§ **Task inputs**

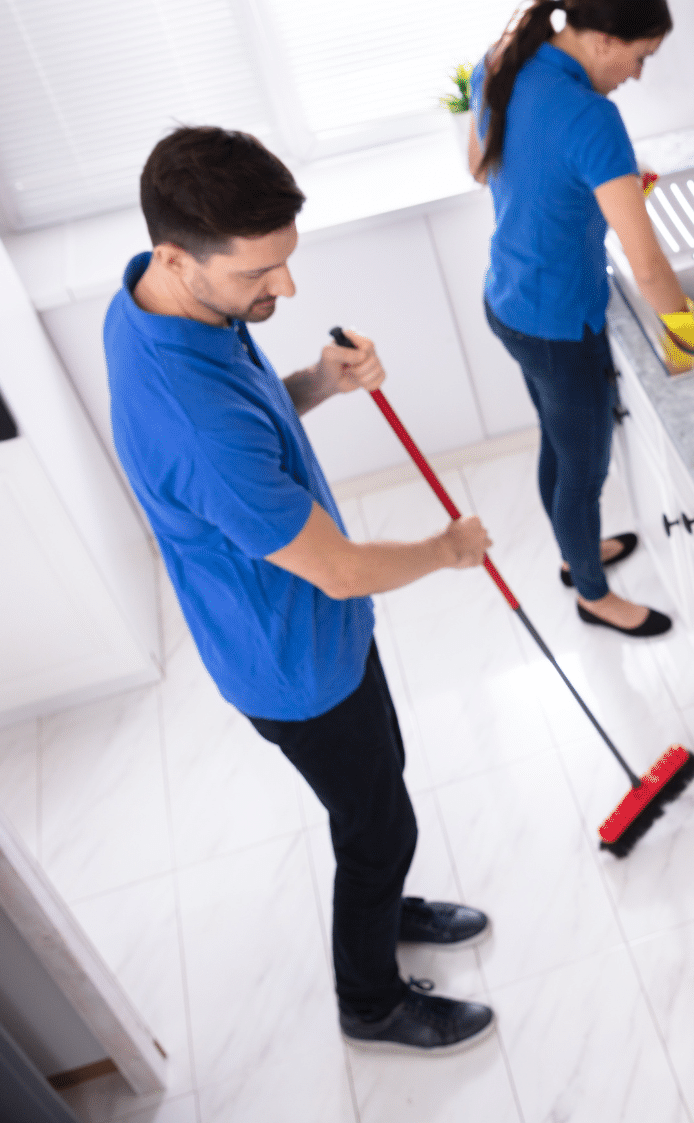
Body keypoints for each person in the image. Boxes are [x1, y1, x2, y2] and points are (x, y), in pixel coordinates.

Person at [105, 126, 497, 1054]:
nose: (284, 290)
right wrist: (447, 547)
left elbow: (255, 424)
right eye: (260, 275)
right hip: (294, 662)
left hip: (308, 632)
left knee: (378, 796)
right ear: (177, 255)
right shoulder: (193, 421)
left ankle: (389, 902)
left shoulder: (158, 303)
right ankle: (371, 1004)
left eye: (285, 263)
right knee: (376, 829)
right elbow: (341, 567)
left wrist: (318, 379)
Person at [466, 0, 694, 638]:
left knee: (558, 444)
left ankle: (571, 550)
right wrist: (687, 332)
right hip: (561, 324)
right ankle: (592, 593)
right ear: (607, 40)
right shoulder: (594, 118)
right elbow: (646, 264)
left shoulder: (503, 62)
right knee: (583, 469)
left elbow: (482, 168)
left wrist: (593, 184)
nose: (638, 75)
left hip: (508, 298)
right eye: (640, 58)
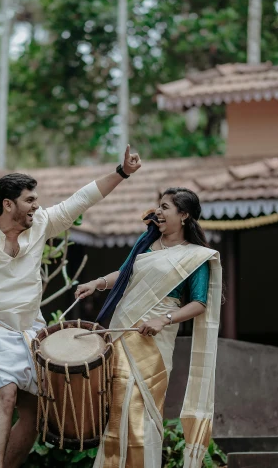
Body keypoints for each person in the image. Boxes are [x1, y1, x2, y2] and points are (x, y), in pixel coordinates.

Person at [0, 147, 142, 468]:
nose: (37, 206)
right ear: (8, 205)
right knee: (4, 396)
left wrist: (122, 172)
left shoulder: (41, 225)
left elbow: (82, 199)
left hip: (30, 332)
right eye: (30, 200)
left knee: (36, 412)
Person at [74, 187, 222, 468]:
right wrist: (96, 283)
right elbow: (126, 274)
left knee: (140, 412)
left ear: (184, 215)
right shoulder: (147, 245)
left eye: (166, 207)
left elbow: (199, 304)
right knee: (118, 410)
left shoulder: (196, 256)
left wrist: (163, 319)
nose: (159, 212)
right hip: (123, 333)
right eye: (159, 206)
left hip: (155, 338)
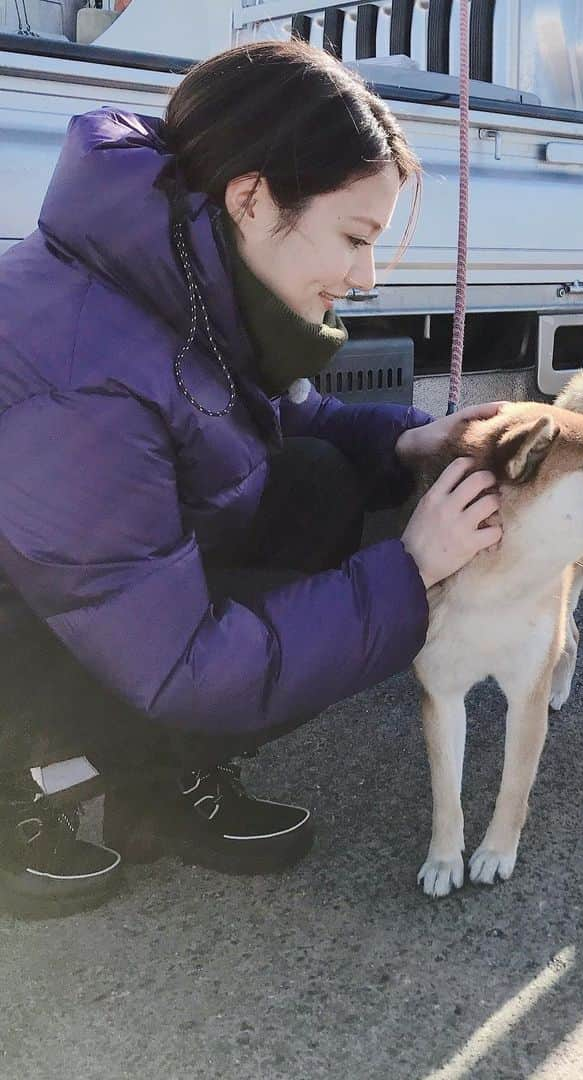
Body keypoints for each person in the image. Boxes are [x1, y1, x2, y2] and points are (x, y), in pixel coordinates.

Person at [0, 41, 503, 918]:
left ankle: (154, 791)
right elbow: (181, 663)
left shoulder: (182, 275)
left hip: (89, 598)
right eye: (354, 238)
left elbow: (288, 421)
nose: (366, 276)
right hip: (36, 617)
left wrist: (407, 445)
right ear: (252, 198)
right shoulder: (81, 368)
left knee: (315, 476)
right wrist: (410, 569)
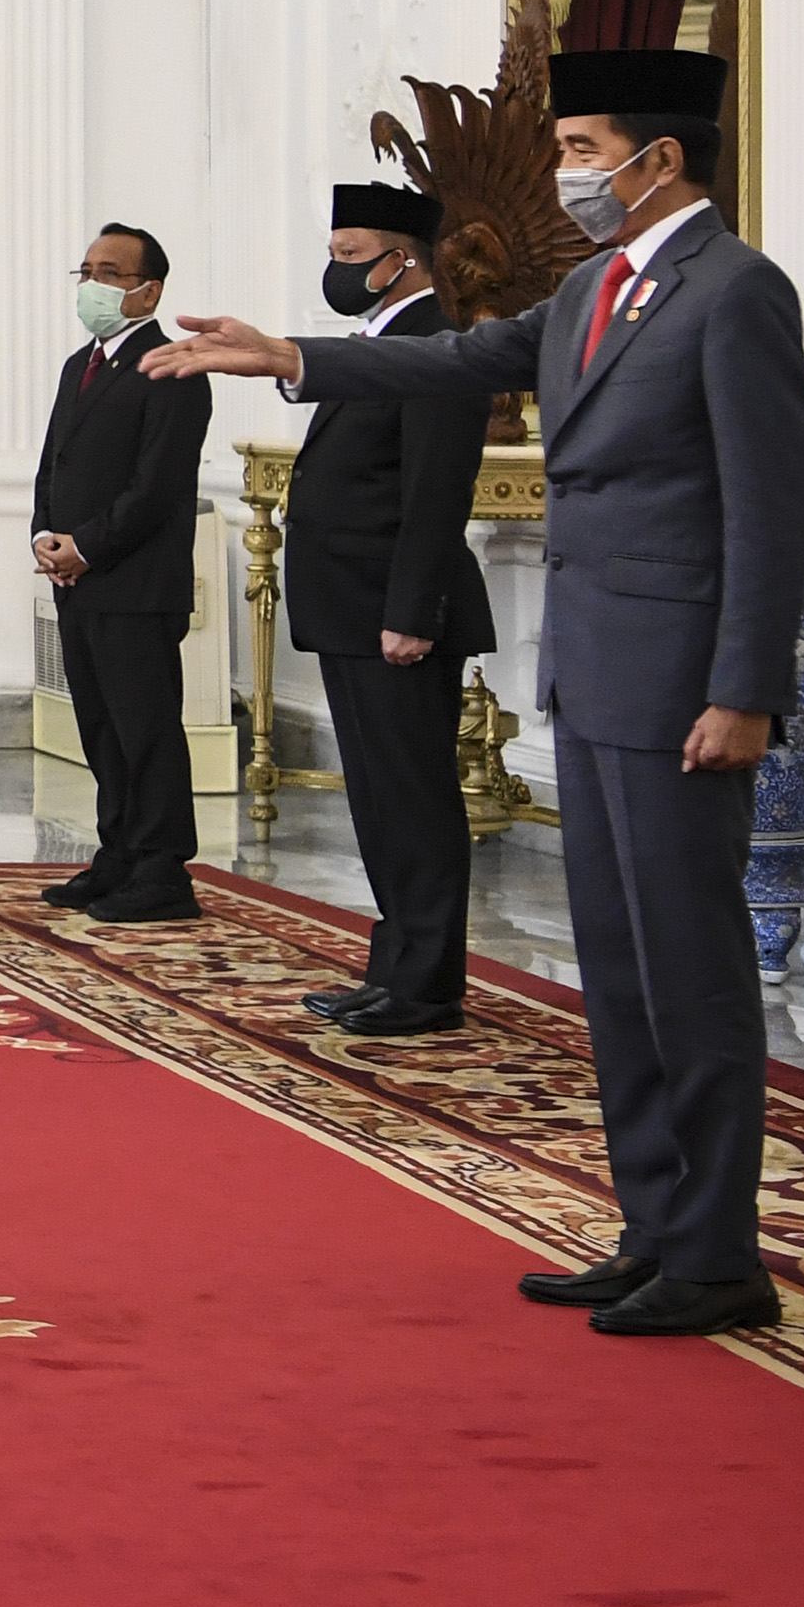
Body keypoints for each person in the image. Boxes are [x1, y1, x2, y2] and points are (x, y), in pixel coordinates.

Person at [146, 52, 804, 1337]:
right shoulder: (588, 296)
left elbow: (771, 509)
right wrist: (287, 351)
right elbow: (453, 363)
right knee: (618, 972)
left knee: (690, 968)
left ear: (655, 160)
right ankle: (654, 1229)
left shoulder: (735, 293)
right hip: (600, 670)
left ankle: (719, 1253)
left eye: (578, 147)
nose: (567, 174)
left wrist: (746, 690)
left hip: (686, 687)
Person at [281, 182, 494, 1037]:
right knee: (376, 800)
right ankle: (395, 967)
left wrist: (412, 611)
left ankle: (430, 984)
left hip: (397, 617)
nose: (336, 270)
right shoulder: (376, 340)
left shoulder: (438, 346)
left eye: (349, 255)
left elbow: (436, 493)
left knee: (414, 799)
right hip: (351, 612)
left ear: (400, 259)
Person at [32, 223, 216, 926]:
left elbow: (157, 487)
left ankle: (163, 867)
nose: (93, 285)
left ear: (148, 289)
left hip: (135, 582)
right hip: (79, 581)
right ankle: (119, 852)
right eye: (86, 270)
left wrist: (89, 547)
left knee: (146, 729)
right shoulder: (81, 363)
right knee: (101, 727)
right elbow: (55, 461)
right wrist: (46, 534)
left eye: (110, 272)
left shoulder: (172, 366)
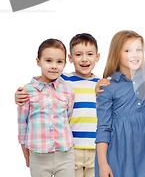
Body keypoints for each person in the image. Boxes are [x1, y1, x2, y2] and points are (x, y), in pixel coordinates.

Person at [15, 33, 100, 177]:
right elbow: (43, 84)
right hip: (68, 147)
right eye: (79, 54)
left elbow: (67, 114)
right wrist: (18, 95)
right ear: (71, 59)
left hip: (84, 147)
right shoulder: (63, 80)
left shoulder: (98, 83)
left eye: (90, 54)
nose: (84, 59)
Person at [94, 30, 145, 177]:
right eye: (128, 50)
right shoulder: (107, 86)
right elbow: (103, 129)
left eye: (138, 50)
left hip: (144, 151)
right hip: (119, 155)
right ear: (116, 53)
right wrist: (103, 164)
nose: (135, 55)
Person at [18, 38, 75, 177]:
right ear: (38, 62)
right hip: (38, 157)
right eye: (48, 61)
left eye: (59, 62)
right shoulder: (26, 91)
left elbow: (67, 118)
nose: (54, 66)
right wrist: (27, 157)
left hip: (65, 155)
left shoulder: (68, 92)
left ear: (65, 63)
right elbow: (22, 127)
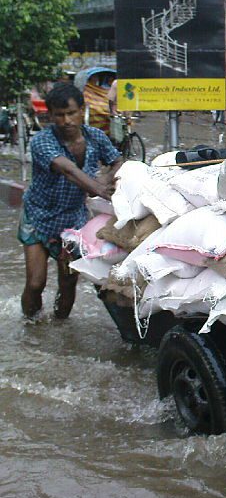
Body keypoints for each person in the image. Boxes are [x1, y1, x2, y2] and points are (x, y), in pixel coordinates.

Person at [18, 83, 123, 320]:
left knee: (67, 283)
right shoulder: (42, 142)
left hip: (73, 220)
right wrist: (99, 189)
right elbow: (67, 170)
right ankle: (30, 326)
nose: (66, 121)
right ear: (50, 116)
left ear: (82, 110)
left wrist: (107, 178)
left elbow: (117, 161)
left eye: (71, 113)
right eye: (59, 115)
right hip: (38, 215)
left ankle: (60, 329)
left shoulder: (95, 137)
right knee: (35, 283)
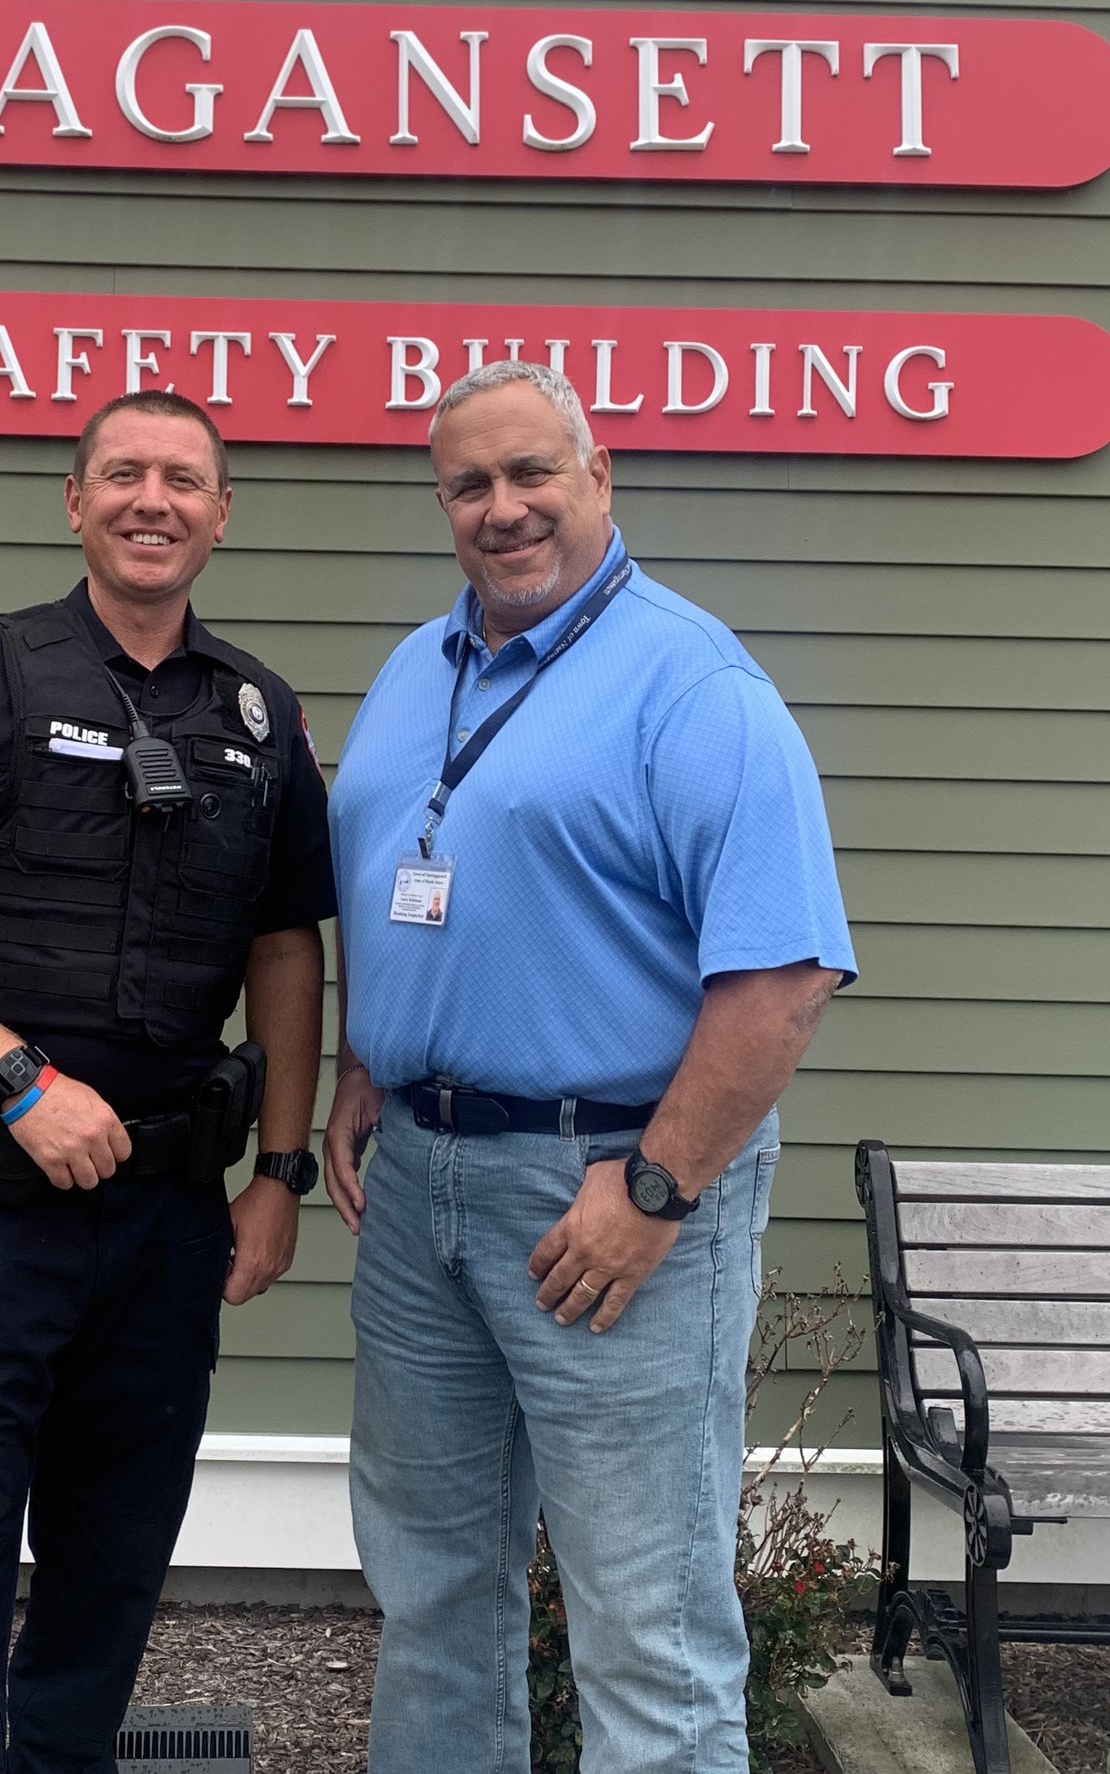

§ **Your objective**
In the data above, retype only the stretch from the line with "left wrist: (318, 379)" through the line with "right wrist: (96, 283)", word for word, and skip any pictures.

§ **Problem solution**
left wrist: (318, 379)
Person at [466, 0, 694, 638]:
left knee: (558, 444)
left ankle: (571, 550)
right wrist: (687, 332)
right hip: (561, 324)
right ankle: (592, 593)
right ear: (607, 40)
right shoulder: (594, 118)
right elbow: (646, 264)
left shoulder: (503, 62)
right knee: (583, 469)
left elbow: (482, 168)
left wrist: (593, 184)
nose: (638, 75)
left hip: (508, 298)
right eye: (640, 58)
Body keypoints for each person in the image. Boxes are [x1, y1, x2, y2] and points are (x, y), in pixel coordinates.

Person at [0, 147, 142, 468]:
nose: (37, 206)
right ear: (8, 205)
right knee: (4, 396)
left wrist: (122, 172)
left shoulder: (41, 225)
left elbow: (82, 199)
left hip: (30, 332)
right eye: (30, 200)
left knee: (36, 412)
Person at [74, 187, 222, 468]:
right wrist: (96, 283)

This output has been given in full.